Recuerdos

Abrí el arcón donde guardo los recuerdos: el tren a cuerda, las bolitas, el cuaderno premiado de primaria, una rama de eucaliptus tallada en campamento… Testimonios todos ellos de una infancia feliz, sin sobresaltos, plena de juegos e ilusiones. Junto a ellos encontré la lapicera Tintenkuli que me regalaron a los quince, una Victorinox que nunca usé, la foto rancia de la primera salida sin mis padres, cuando a los dieciocho nos fuimos a la costa con amigos y sin dinero. Huellas de una juventud vivida plenamente, con todos los deseos por delante. Por fin hallé una carta doblada en cuatro partes y una fotografía de mujer. Entonces sí, lloré.

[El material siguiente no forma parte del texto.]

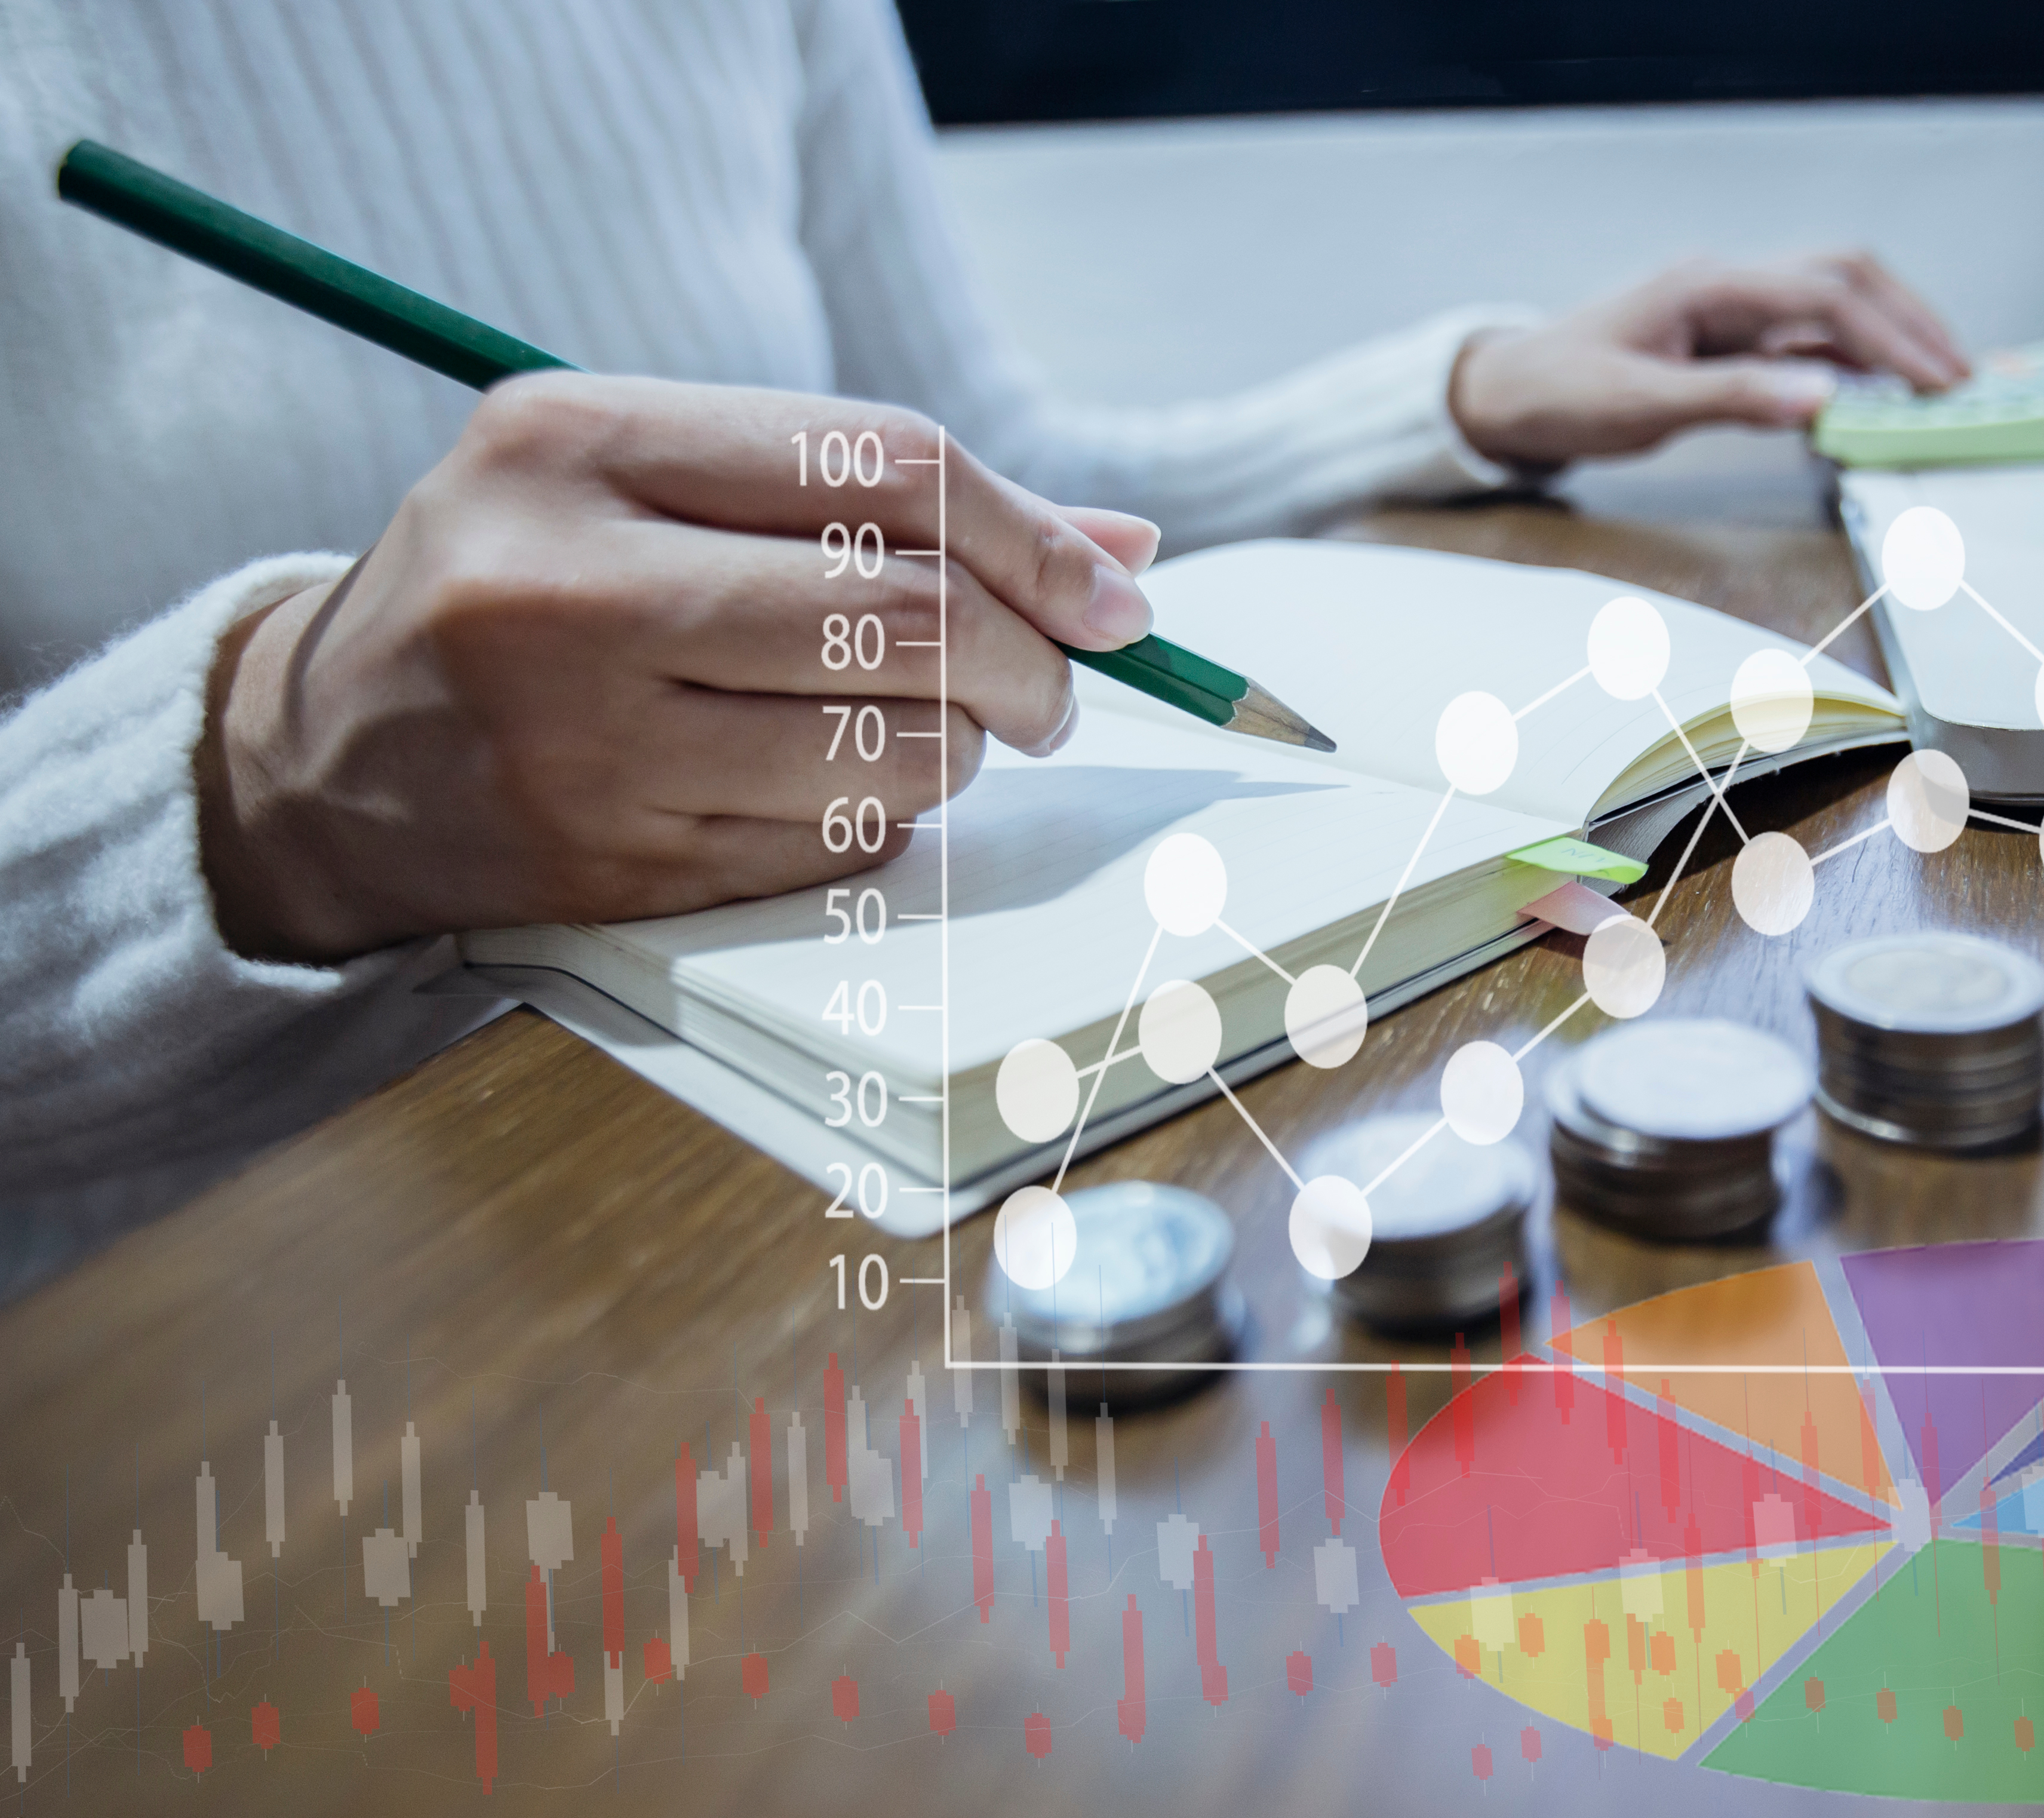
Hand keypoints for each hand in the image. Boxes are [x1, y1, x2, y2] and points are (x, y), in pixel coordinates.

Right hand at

Este relato forma parte de la serie “Relatos mínimos”.

La foto

No había fotografías de él en toda la casa, ni siquiera en un pequeño portarretrato. Sólo ese rectángulo formato carné guardado en un cajón de la vieja cómoda de patas altas y lustre de caoba. Allí estaba su rostro macilento, acompañado de una breve leyenda, sobreimpresa con letra temblorosa, que decía “Vengan a verme”. Las paredes, en cambio, redundaban de rostros sonrientes: la esposa, los hijos, las mascotas, encuadrados en marcos exquisita y laboriosamente labrados por él, tan exquisitos como los retratos de los que asimismo era autor. Supo vivir en esa casa sin dejar historia. Vio partir a cada uno de los hijos para armar sus propias vidas. Vio partir también a la esposa, cuando se desarmó la vida de ambos. Luego vinieron los años de soledad y locura, los vanos intentos de suicidio, la dejadez y el abandono. Todo continuó de esa manera triste, con mucha pena y escasa gloria, hasta el día en que se retrató en el kiosco de la estación de trenes, escribió en la foto con mano temblorosa y se la dio a los hijos mientras lo llevaban al asilo.

Este relato forma parte de la serie “Relatos extravagantes (algunos incluso raros)”.